Copy out every one of the records below word for word, omitting the pictures.

[Data drawn from a collection]
↓
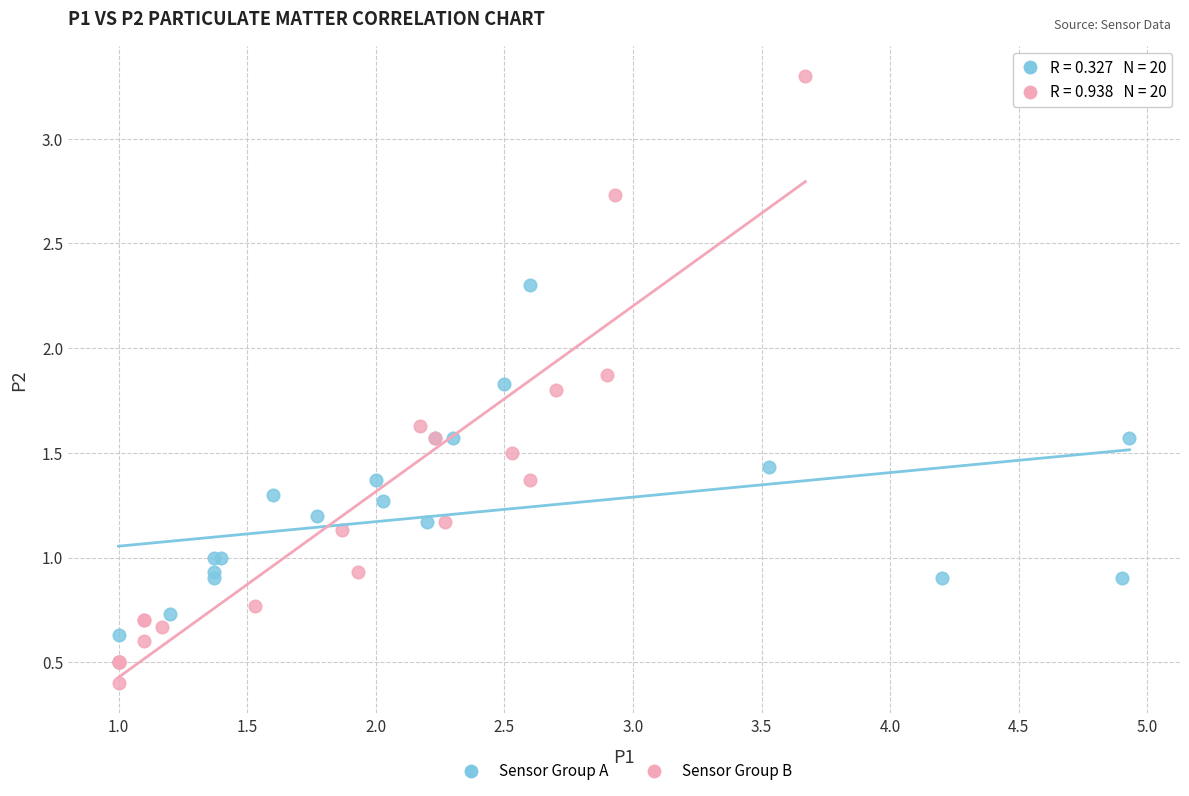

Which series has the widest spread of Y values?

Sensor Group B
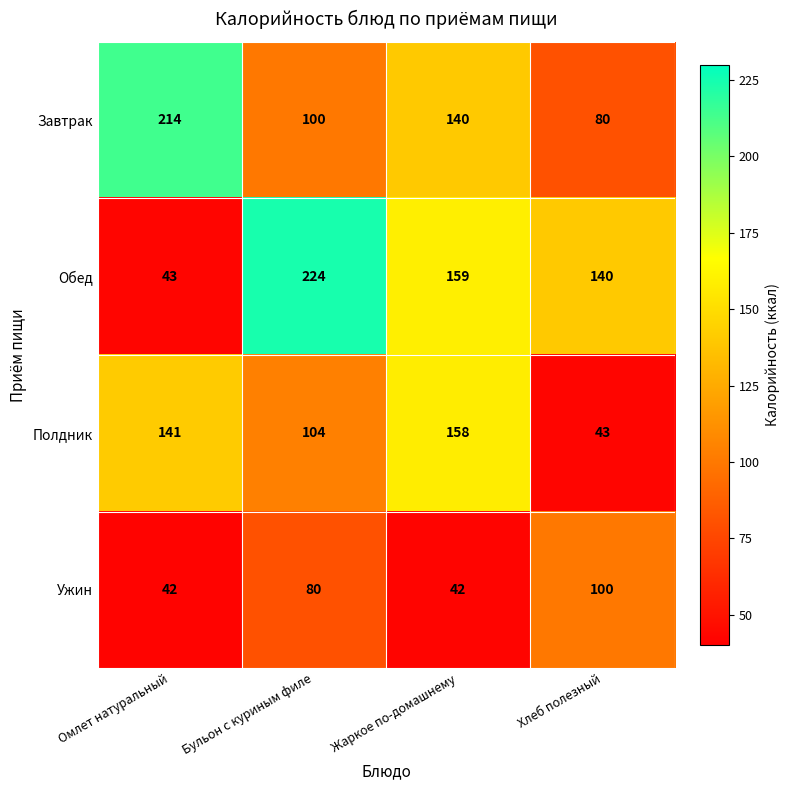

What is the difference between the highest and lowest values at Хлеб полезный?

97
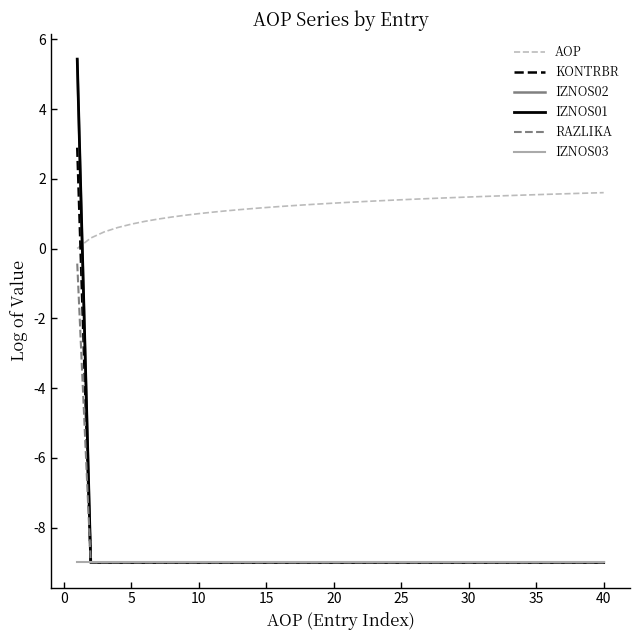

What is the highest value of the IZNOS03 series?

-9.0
↑
Expected answer:
Which series has the widest spread of Y values?

Sensor Group B

What is the difference between the highest and lowest values at Хлеб полезный?

97

What is the highest value of the IZNOS03 series?

-9.0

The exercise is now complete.